Crabs and videogames have never really gotten along. In the digital realm, they tend to be much larger than they have any right to be, and usually require immediate termination with the use of a gun or some kind of magical attack. Deadliest Catch: Sea of Chaos takes a sympathetic look at the crab by tasking the player with merely capturing them. No need to cast spells or reload your rocket launcher, just throw down your traps and take a nap, because this game is boring. Maybe there is a reason crabs are always over-sized in videogames. It’s because any digital interaction with normal sized crabs will turn into a struggle to maintain consciousness.
Deadliest Catch: Sea of Chaos is based on the Discovery Channel’s hit ocean-based murder simulator show of the same name (crab fishing can literally be fatal). The show is interesting, dangerous and most importantly, exciting. Deadliest Catch the game is none of these things. It has more in common with Mario Party and its minigames than anything else, but that doesn’t mean the game is entirely without at least some merit.

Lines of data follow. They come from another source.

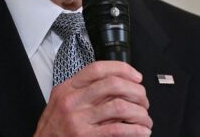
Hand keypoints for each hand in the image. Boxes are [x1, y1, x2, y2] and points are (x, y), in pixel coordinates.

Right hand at [34, 61, 151, 135]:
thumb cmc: (54, 127)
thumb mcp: (62, 102)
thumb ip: (83, 91)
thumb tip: (115, 84)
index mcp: (68, 88)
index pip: (98, 69)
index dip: (122, 69)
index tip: (136, 77)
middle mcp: (73, 101)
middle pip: (112, 84)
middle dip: (135, 91)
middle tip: (143, 100)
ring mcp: (78, 119)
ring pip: (119, 106)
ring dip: (139, 112)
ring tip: (144, 118)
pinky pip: (117, 130)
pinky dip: (135, 130)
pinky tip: (141, 131)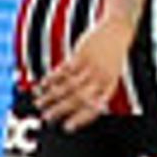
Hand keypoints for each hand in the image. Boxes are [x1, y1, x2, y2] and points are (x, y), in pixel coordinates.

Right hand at [36, 14, 132, 129]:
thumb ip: (95, 88)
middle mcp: (100, 78)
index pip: (95, 108)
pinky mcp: (81, 54)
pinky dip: (51, 78)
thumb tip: (76, 103)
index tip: (67, 128)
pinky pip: (63, 70)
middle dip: (60, 110)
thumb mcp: (110, 73)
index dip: (80, 119)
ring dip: (51, 96)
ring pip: (67, 86)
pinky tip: (42, 84)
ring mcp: (90, 66)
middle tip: (47, 118)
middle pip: (77, 98)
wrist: (118, 28)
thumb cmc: (113, 54)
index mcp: (109, 86)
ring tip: (39, 103)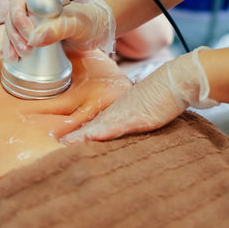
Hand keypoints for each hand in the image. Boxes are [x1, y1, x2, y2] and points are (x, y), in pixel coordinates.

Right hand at [0, 0, 115, 62]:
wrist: (95, 32)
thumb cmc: (88, 22)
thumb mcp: (76, 25)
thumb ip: (58, 29)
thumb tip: (35, 38)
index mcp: (42, 1)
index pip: (20, 6)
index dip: (20, 21)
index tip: (29, 37)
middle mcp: (34, 11)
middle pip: (12, 20)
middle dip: (14, 36)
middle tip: (26, 51)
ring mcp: (32, 24)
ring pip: (12, 31)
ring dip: (11, 45)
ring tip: (16, 58)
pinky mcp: (33, 37)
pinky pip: (17, 41)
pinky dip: (12, 50)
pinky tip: (11, 58)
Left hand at [61, 46, 217, 143]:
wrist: (173, 81)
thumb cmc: (159, 95)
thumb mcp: (139, 109)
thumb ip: (128, 118)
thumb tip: (122, 126)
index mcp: (114, 112)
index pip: (92, 125)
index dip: (78, 134)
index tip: (63, 142)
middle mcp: (115, 114)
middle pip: (90, 128)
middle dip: (74, 138)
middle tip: (55, 146)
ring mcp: (124, 115)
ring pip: (99, 128)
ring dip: (83, 136)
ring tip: (65, 144)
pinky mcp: (136, 118)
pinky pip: (117, 126)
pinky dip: (104, 132)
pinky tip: (92, 136)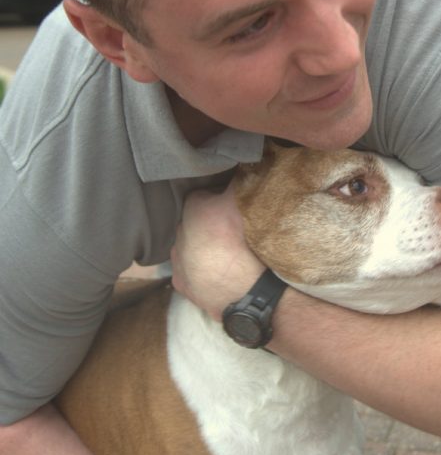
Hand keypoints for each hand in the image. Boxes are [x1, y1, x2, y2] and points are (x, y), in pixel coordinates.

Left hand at [171, 184, 263, 319]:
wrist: (249, 291)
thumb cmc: (248, 242)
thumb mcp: (249, 202)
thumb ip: (241, 181)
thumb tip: (243, 162)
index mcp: (194, 207)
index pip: (203, 196)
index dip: (217, 200)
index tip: (231, 207)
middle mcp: (179, 231)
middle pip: (194, 222)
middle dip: (207, 224)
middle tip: (230, 232)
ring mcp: (177, 260)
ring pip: (189, 247)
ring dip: (202, 249)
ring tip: (226, 256)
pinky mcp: (181, 285)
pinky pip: (189, 272)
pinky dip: (200, 272)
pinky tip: (217, 275)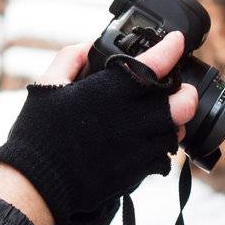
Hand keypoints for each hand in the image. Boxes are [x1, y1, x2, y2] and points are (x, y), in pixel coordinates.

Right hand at [0, 33, 198, 224]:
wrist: (39, 183)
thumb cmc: (40, 133)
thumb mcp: (47, 85)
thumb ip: (70, 59)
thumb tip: (87, 47)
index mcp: (114, 89)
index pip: (158, 61)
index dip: (172, 47)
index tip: (176, 41)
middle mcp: (133, 117)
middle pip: (184, 102)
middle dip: (185, 93)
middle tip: (175, 90)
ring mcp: (139, 147)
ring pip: (178, 131)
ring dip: (173, 122)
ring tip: (158, 119)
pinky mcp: (138, 172)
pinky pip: (164, 158)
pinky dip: (160, 148)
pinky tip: (145, 143)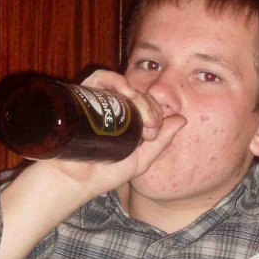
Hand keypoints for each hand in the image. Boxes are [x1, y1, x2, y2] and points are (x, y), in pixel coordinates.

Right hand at [69, 67, 185, 189]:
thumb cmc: (105, 174)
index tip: (152, 132)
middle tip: (149, 126)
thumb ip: (162, 142)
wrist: (75, 180)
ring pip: (122, 84)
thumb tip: (183, 119)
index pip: (148, 104)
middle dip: (149, 106)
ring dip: (136, 93)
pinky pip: (99, 77)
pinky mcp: (82, 97)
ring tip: (139, 109)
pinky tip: (125, 91)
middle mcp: (114, 109)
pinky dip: (114, 79)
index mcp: (128, 121)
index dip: (156, 112)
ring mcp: (98, 102)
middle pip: (138, 94)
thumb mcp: (141, 160)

Sea of Chaos puts the player in charge of a crabbing boat and all the trials and tribulations that come with that responsibility. You begin the game by buying a boat, hiring a few deck hands, and heading into the big blue watery road to catch some crabs. The aquatic kind, not the red light district kind, although a game based on the latter might have been more compelling.
In order to capture crab, there are minigames that must be employed and statistics that must be monitored. Your crew will tire, your gas will run out and your equipment will wear down as you crab the uninviting waters. Along with keeping all of those things in check, you must also set traps, gather traps and sort crabs under the guise of minigames. After you’ve done all that, you head to port to unload your crabs, refuel, etc. and then you head back out in order to do the same thing all over again until you decide you’ve had enough.
There are six minigames, all of which you will have the opportunity to master whether you want to or not. Laying traps involves steering an intentionally unresponsive boat towards rings in the water and timing the dropping of your traps. Gathering the traps involves throwing out well-timed rope tosses into the ocean as you pass by your traps. Sorting the crab is about as interesting as it sounds. Good crabs go to the right, and everything else goes to the left. Selling the crabs involves throwing the six legged creatures into a basket while avoiding a swinging crane, which doesn’t seem accurate to the actual process, but we write about videogames so what would we know about crabbing? The other two minigames show up randomly. One has you organizing different lengths of wire over a grid to repair broken hardware, while another has you searching the waters for crabbers who have fallen overboard. Saving the crabbers is basically a retooled version of the setting the traps minigame.
The entire game, including all of the minigames, can be played with the Move controller, but it adds absolutely nothing to the experience and in some cases makes the game harder. Sorting the crabs, despite receiving a mouse-like pointer with the Move controller, is actually more difficult. Flicks of the wrist will often send good crabs down the trash chute, and trash down the crab chute. The only game that takes advantage of the Move controller as something other than a fancy pointer is the game for retrieving the traps. You have to perform a movement similar to casting a fishing line to toss your trap-retrieving ropes. Every other Move element of the game has the player pointing the Move controller at the television like a remote control. Being able to play the game one handed is an advantage (especially if you really REALLY love crab), but not enough of one to put down the DualShock.
The strategy of Sea of Chaos comes from performing these minigames at the right time, in the right place on the ocean map, with the right crew members. Crew members level up their skills as they are used, and boats can be upgraded as money is earned. It all culminates into a simplified strategy game with minigames.
Despite the dull and repetitious nature of the game, in can be incredibly rewarding at times. Pulling up a trap brimming with crab is genuinely exciting. It means more sorting, and more selling, but it also means more money. The game offers a scorecard, just like the show, of how much money all the different captains are making with their crab. To pull ahead of somebody is exciting, and usually required for finishing a season successfully.
And speaking of those captains you are trying to defeat, they are all people you recognize from the Discovery Channel show. You can call them and offer crab hunting tips, or receive tips, as well as build allegiances and enemies. Memorable events from the show will occur too, with different in-game crabbing seasons corresponding to different seasons of the show. As a representative of the personalities of the TV show, the game succeeds here somewhat, but as a simulation of the exciting and dangerous world of crab fishing? No. It doesn’t even come close.
For huge fans of Deadliest Catch who don’t fall into the realm of hardcore gamer, this game will be perfect. It’s not too hard, it has elements of the show, and you can play the minigames competitively with the people sitting next to you. There is no online for this competitive mode, but it is not missed. As much as we would have loved to earn a trophy for beating 25 online competitors in the crab sorting game, it’s not a feature that the game is missing, so much as it’s just one that it does not happen to have.
It’s dull, with rare moments of huge reward, and the only game it’s competing with in the graphics department came out about 10 years ago, but it is not poorly designed. It works fine with no glitches, and it trains the player well on becoming the ultimate crab captain. It’s just too boring to be fun, and too repetitive to be compelling. All six seasons of the show are stream-able on Netflix. Just go watch that instead.